§ **Requirement**: Identify, in the records below, every line where the string "click" appears, and copy each such line.

***

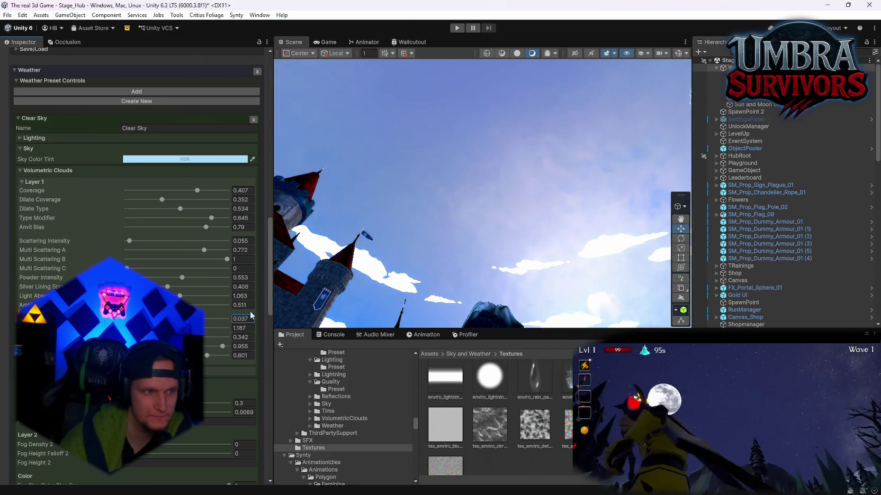
click(429, 251)
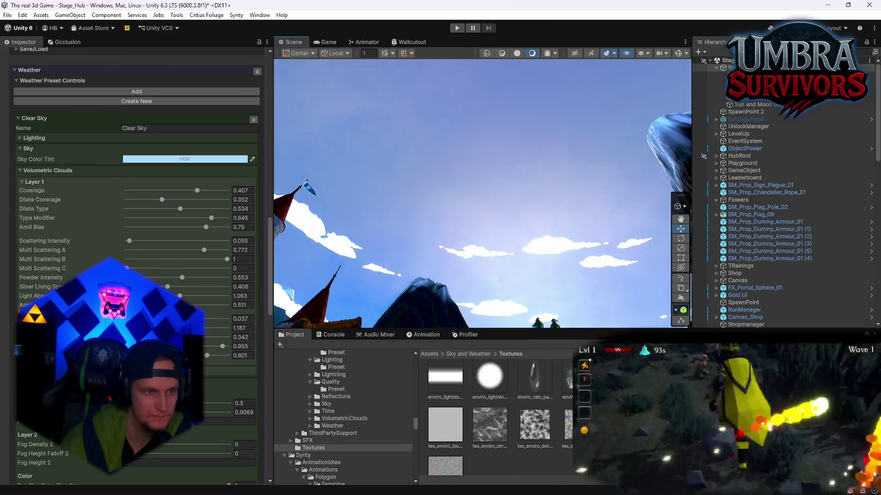
click(244, 319)
text(0.21)
mouse_move(376, 279)
mouse_down()
mouse_move(558, 271)
mouse_move(561, 263)
mouse_up()
click(244, 318)
Set Layer 1 density to 0.018 and settle Clear Sky cloud coverage at -0.105.
text(0.0550.018)
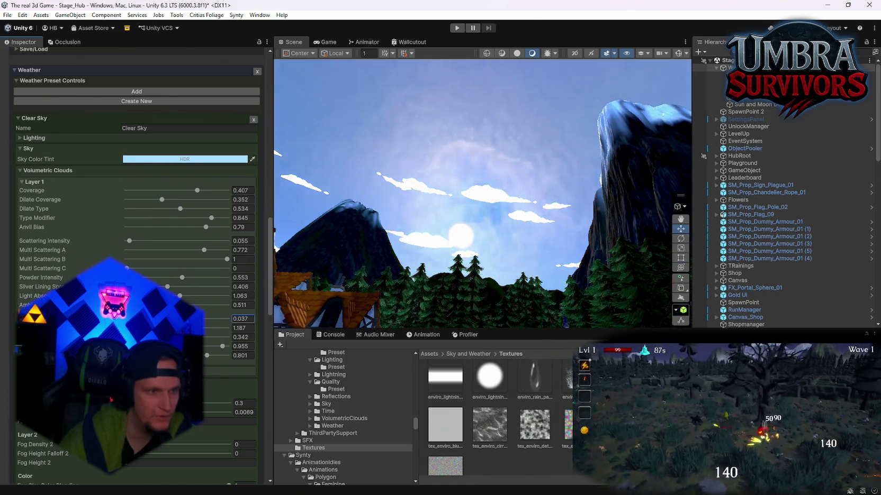
drag(202, 194, 164, 193)
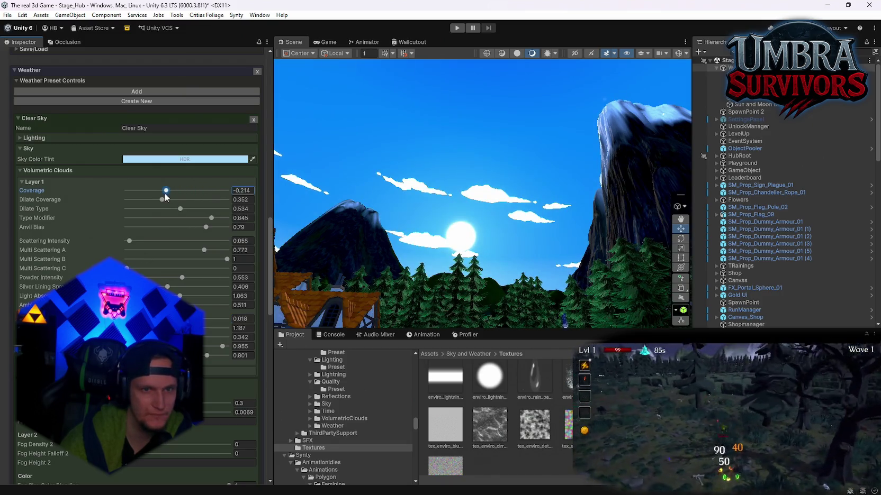
drag(402, 201, 408, 199)
drag(165, 191, 175, 190)
mouse_move(529, 206)
mouse_down()
mouse_move(573, 245)
mouse_move(503, 221)
mouse_up()
drag(176, 192, 172, 190)
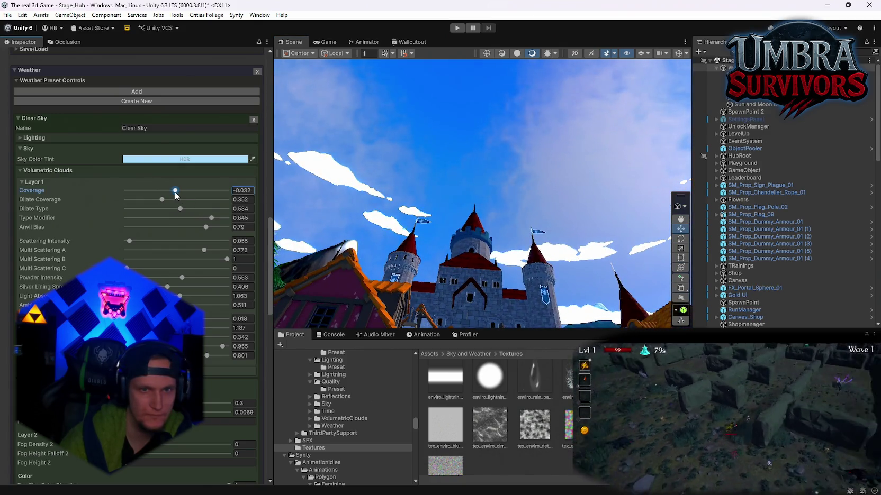
mouse_move(273, 217)
mouse_down()
mouse_move(458, 218)
mouse_move(512, 235)
mouse_up()
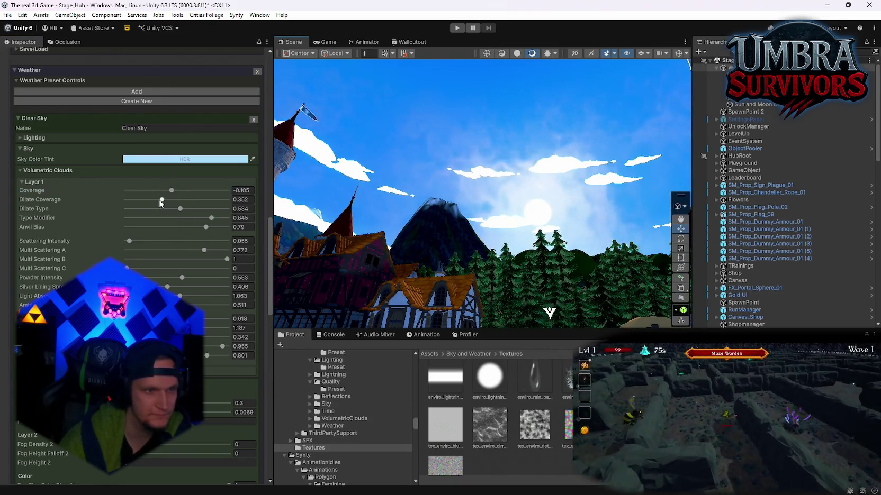
Raise Clear Sky's dilate coverage to 0.635.
click(161, 200)
scroll(192, 208, up, 4)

***

§ **Completed exercise**:
click(429, 251)
click(244, 319)
click(244, 318)
click(161, 200)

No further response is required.